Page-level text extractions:
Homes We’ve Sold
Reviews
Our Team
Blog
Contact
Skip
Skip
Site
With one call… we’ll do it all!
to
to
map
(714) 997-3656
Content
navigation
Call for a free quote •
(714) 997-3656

...

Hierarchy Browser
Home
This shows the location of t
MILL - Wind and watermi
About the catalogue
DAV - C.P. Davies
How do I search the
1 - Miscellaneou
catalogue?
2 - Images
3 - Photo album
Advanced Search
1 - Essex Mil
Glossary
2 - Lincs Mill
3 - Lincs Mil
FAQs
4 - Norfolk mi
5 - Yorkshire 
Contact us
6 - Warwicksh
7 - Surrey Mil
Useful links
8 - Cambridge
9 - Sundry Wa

Task to complete: Looking at the data above, write out exactly the lines that start at the one containing "Advanced Search" and end at the one containing "9 - Sundry Wa"; include both and nothing beyond.

Solution to the problem:
Advanced Search
1 - Essex Mil
Glossary
2 - Lincs Mill
3 - Lincs Mil
FAQs
4 - Norfolk mi
5 - Yorkshire 
Contact us
6 - Warwicksh
7 - Surrey Mil
Useful links
8 - Cambridge
9 - Sundry Wa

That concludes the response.